Bitcoin, the world’s largest cryptocurrency by market capitalization, rose 9.89% from Jan. 20 to Jan. 27, to US$23,003 at 4:30 p.m. on Friday afternoon in Hong Kong. Ether gained 2.26% in the same timeframe, to change hands at US$1,582.
“The rally is driven by a broader sentiment in the financial markets. The belief is that inflation has peaked and the economic slowdown will force the Fed to soften its stance on interest rates. This might result in 1 or 2 quarters without any rate hike and help the general available liquidity in the market,” Dinesh Goel, founder of play-to-earn ecosystem One World Nation told Forkast in a LinkedIn message.
“This, however, is coupled with a looming fear of an impending recession. The mixed signals are prompting investors to divert a part of their wealth to gold or Bitcoin,” said Goel, adding that Bitcoin’s rally is also driven by investors who see it as a store of wealth.
Bonnie Cheung, head of strategy at Web3 communications protocol Sending Labs, attributes the crypto price rally this year to both macroeconomic factors and the removal of what she called crypto tourists.
“Aside from the macros, where inflation fearmongers seem to have taken a backseat, don’t forget that while the “crypto tourists” have disappeared largely as a result of all the fallouts from centralized crypto finance players, the builders never stopped building,“ Cheung said in an email.
Kasper Vandeloock, the chief executive officer of quantitative trading firm Musca Capital, says the Bitcoin rally is due to short positions being liquidated and the industry recovering from FTX’s collapse.

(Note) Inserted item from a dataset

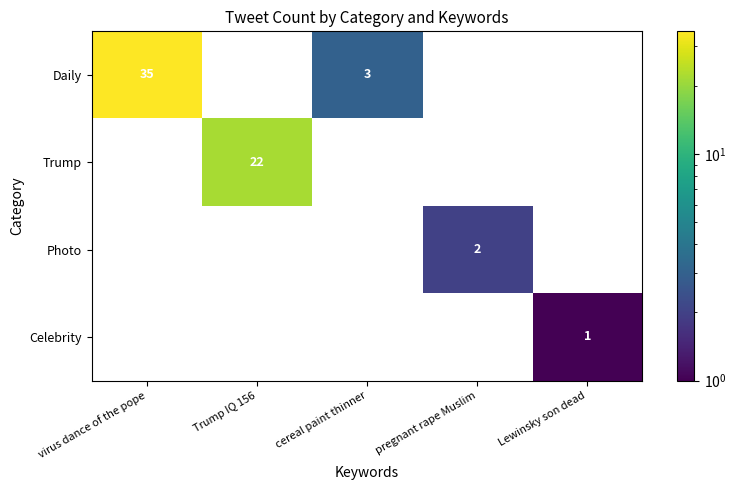

Count the number of data series in this chart.

4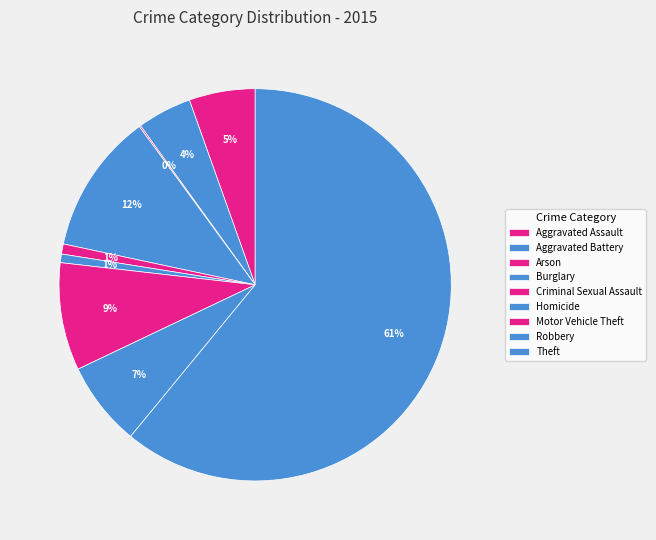

Approximately how many times larger is the value at Aggravated Battery compared to Robbery?

0.6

“As you can see in the screenshot linked below, there have been quite some large liquidations and open interest wipes. Besides that, tech [equities] has been having some slight recoveries which has a strong correlation to crypto,” wrote Vandeloock.
Polygon’s MATIC was the week’s biggest gainer among the 10 largest non-stablecoin cryptocurrencies, up 14.4% on the weekly chart, trading at US$1.08.

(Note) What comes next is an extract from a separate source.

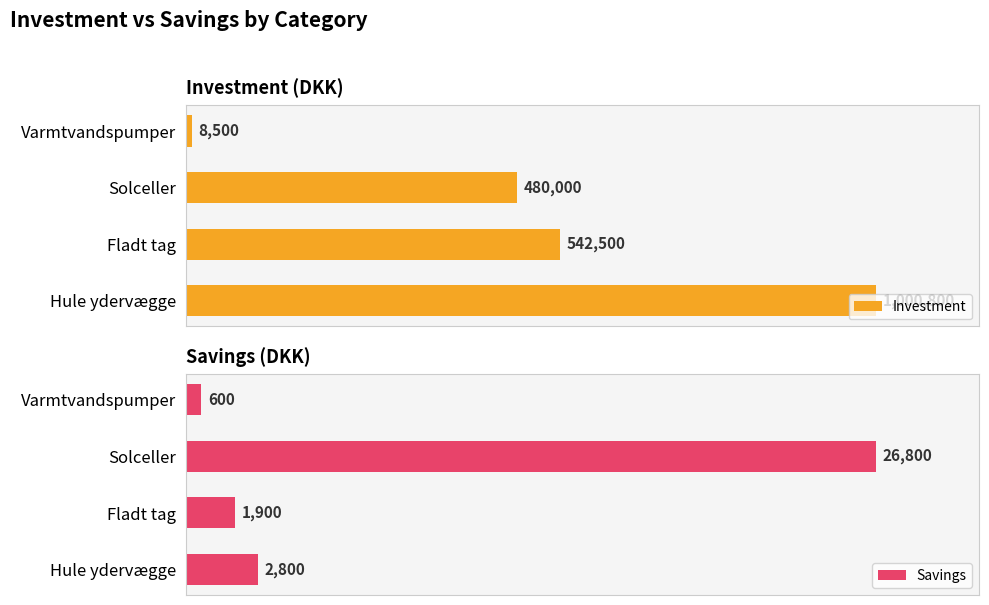

Is it true that Investment equals 1317169 at 3?

False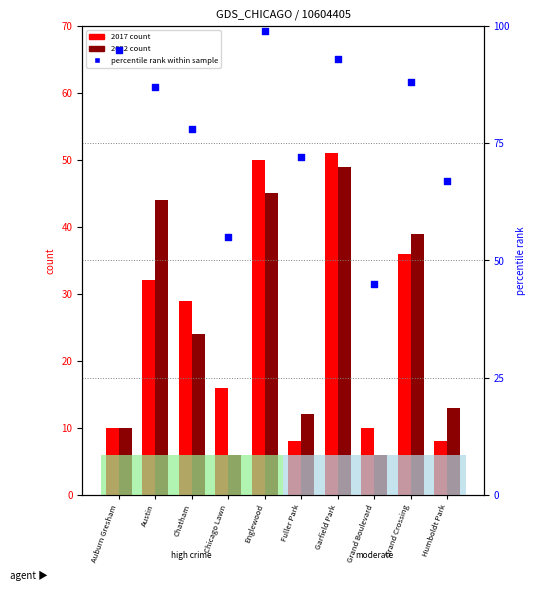

Which series has the largest Y range (max minus min)?

percentile rank within sample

The global crypto market cap stood at US$1.05 trillion on Friday at 4:30 p.m. in Hong Kong, up 7.58% from US$976 billion a week ago, according to CoinMarketCap data. Bitcoin’s US$443 billion represented 42.37% of the market, while Ether took up 17.9%.
Smart contract blockchains gain
The Threshold (T) token was this week’s biggest gainer among the top 100 coins by market cap listed on CoinMarketCap, having rallied 129% to trade at US$0.050 after Coinbase added the token to its listings roadmap.
Aptos’ APT token was this week’s second biggest gainer, having rallied 118% to trade at US$17.69. Fantom’s FTM had the third-best performance, up 53.5% to change hands at US$0.46.
“Aptos has been doing a great job of speed-building a vibrant community and playing catch-up to early comers such as Solana, perhaps even replacing it as the new Ethereum killer,” wrote Cheung.
“However, if you have successfully rode through the last two crypto market cycles, you know the two things you will look at first are the market capital vs fully diluted valuation (currently at 15.86%, meaning ~85% of APT tokens are still locked up), and the most active exchanges where the token is traded, which for APT is surprisingly not Binance but Upbit, one of Korea’s largest exchanges. These two factors will help you gauge if the pump has a second act.”
Vandeloock said it’s unclear what triggered Aptos’ rally, “but it later got a lot of traction from traders looking for volatility. Tens of millions of shorts also got liquidated in this leg up,” said Vandeloock, referring to the screenshot below that he shared with Forkast.
See related article: Cold comfort: Is Crypto Winter the right time to invest in Web3?
What’s in store next week?
Bitcoin’s relative strength index (RSI), a popular technical indicator for market analysts, reached 80 on the weekly chart, signaling that Bitcoin is “overbought.” One World Nation’s Goel said that investors should be mindful of this metric and that “we should expect price correction within the next 2 weeks.”
Vandeloock wasn’t quite on board with that view, saying that RSI is based on historical volatility and “at a moment of low volatility it adds little value to the overall events.” He said he does expect a downward move in the short term, but remains bullish in the mid to long term.
Goel said that investors should be mindful of the Federal Open Market Committee’s (FOMC) meeting at the end of January.
See related article: World Economic Forum’s digital asset head expects real-world blockchain adoption in 2023
“The trajectory of interest rates will govern the movement in the crypto market to a large extent. How the US government handles the FTX scam and the impending allegations against Binance will also play a crucial role in the overall market sentiment,“ Goel wrote.
Sending Labs’ Cheung said that the crypto market is entering the accumulation stage of the four-year Bitcoin halving cycle.
“We’re hitting that up-ramp part of the four-year halving cycle. In the past, around 18 months ahead of the halving is when price starts to build out the bottom. This time, the 18-month period started in September 2022, when it was trading around 19K-20K,” Cheung said.
(Updates to change Bitcoin price comparison period in deck.)